Nobody is saying that. And that's not how the draft happens anyway. GMs aren't faced with the choice of 5 good defensemen and a mediocre center. They're choosing between a good center and a good defenseman. There is absolutely no objective way of determining whether Dalibor Dvorsky is a "better" center than David Reinbacher is a defenseman. But pretty much everyone universally agrees that they're roughly as good at their respective positions as the other is. THAT'S the decision GMs have to make.
"Best" is an objective term that denotes quality. If you have a scale from 1-10, 1 being worst and 10 being best, then the "best" player available would be the player highest on the scale who can still be chosen. But that's not how teams work because there's no way of determining whether a good playmaker is better than an equally good shooter (for example). They chose the player they "like" the most of the remaining choices. And that's totally subjective and could be based on a whole bunch of reasons that have nothing to do with hockey skill. Every single year we hear about a kid who would have gone higher if not for "character issues". Or a goalie with starter upside who gets drafted later than a middle six winger because "goalies are voodoo". GMs also routinely choose players with a higher floor but a lower ceiling, not because they're "better" but because they're safer. These aren't objective talent evaluations, they're preferences.
Take the Seider draft as an example. Literally nobody (other than Yzerman) thought he was going to get picked 6th. So one of two things must be true.
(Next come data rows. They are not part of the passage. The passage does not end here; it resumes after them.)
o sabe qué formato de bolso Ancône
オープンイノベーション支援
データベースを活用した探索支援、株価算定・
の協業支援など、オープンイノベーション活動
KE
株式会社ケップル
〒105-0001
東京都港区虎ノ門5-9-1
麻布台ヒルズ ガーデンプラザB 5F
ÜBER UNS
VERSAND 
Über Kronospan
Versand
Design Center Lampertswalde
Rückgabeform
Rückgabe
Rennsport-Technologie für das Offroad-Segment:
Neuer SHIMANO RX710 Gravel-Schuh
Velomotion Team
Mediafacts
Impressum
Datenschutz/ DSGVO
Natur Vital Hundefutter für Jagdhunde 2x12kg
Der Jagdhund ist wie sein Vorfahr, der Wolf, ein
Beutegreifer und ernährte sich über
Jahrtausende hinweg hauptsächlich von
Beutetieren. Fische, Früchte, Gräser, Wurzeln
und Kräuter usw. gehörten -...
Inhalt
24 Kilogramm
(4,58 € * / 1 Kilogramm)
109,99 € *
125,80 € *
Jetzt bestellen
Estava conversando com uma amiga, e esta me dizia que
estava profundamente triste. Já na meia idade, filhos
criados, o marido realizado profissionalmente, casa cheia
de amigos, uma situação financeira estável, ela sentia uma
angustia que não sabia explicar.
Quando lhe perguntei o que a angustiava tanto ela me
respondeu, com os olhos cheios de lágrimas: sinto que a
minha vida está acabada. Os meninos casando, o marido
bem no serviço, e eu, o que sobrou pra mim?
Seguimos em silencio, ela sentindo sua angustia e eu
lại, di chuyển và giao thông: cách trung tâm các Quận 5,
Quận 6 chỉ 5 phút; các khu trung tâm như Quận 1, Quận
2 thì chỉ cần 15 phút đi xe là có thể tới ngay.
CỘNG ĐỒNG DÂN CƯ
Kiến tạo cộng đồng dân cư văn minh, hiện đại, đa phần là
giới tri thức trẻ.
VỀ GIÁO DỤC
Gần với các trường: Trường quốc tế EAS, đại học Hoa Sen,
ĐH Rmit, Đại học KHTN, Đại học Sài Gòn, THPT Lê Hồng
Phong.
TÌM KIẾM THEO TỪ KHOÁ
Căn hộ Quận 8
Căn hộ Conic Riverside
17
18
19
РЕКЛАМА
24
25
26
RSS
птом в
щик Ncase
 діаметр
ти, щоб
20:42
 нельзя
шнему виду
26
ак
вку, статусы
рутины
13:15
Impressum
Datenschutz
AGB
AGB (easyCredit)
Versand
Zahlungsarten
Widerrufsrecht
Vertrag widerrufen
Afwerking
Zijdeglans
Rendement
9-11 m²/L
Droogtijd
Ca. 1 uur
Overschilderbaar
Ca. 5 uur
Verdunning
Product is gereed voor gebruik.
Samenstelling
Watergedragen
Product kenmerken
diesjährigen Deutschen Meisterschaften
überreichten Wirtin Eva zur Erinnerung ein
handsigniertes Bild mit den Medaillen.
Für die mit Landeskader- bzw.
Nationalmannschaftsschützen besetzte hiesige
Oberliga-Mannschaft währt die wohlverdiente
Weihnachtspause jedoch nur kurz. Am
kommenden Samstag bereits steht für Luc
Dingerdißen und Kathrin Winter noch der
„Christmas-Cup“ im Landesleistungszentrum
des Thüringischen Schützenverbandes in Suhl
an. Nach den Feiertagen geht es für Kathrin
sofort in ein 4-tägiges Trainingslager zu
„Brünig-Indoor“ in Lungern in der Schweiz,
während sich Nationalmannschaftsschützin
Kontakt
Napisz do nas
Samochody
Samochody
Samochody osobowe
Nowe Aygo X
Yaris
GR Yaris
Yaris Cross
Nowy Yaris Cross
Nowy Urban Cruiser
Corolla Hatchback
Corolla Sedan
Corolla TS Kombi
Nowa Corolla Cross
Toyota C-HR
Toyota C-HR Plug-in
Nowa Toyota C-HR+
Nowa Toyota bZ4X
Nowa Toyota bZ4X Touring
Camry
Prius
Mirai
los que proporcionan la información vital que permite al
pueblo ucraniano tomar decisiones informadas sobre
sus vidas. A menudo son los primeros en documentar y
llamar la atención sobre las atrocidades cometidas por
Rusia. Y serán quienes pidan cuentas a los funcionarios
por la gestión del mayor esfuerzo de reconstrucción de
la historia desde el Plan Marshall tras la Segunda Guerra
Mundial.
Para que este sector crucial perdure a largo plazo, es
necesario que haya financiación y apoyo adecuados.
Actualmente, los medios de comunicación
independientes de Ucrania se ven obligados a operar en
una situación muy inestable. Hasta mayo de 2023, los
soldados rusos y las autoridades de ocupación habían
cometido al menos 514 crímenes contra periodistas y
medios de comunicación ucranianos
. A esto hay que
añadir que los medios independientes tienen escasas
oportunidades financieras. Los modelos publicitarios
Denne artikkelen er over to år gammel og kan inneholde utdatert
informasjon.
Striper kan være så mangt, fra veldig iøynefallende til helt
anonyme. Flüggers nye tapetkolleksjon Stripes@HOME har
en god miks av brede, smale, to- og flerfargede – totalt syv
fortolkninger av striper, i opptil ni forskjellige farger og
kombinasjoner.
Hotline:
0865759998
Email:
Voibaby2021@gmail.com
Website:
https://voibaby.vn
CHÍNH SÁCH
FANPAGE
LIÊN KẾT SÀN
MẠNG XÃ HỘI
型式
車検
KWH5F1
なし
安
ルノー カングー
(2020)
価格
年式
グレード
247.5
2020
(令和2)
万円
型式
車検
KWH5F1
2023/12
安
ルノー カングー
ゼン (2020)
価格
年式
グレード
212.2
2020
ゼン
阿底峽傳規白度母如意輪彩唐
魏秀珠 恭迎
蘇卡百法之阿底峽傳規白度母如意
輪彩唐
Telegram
Either Yzerman is the only person in hockey who is capable of accurately determining who the "best" player is, or Yzerman took the player he liked the most, who also happened to play a position of need, and that player turned out to be the best player after the fact. Zadina is the same example in reverse. EVERYONE agreed he was the best player for Detroit to take based on their evaluations. But clearly he wasn't. So either everyone has no idea what the "best" player looks like, or there is absolutely no way of telling on draft day. In either case, it would be completely idiotic to base your draft strategy on it.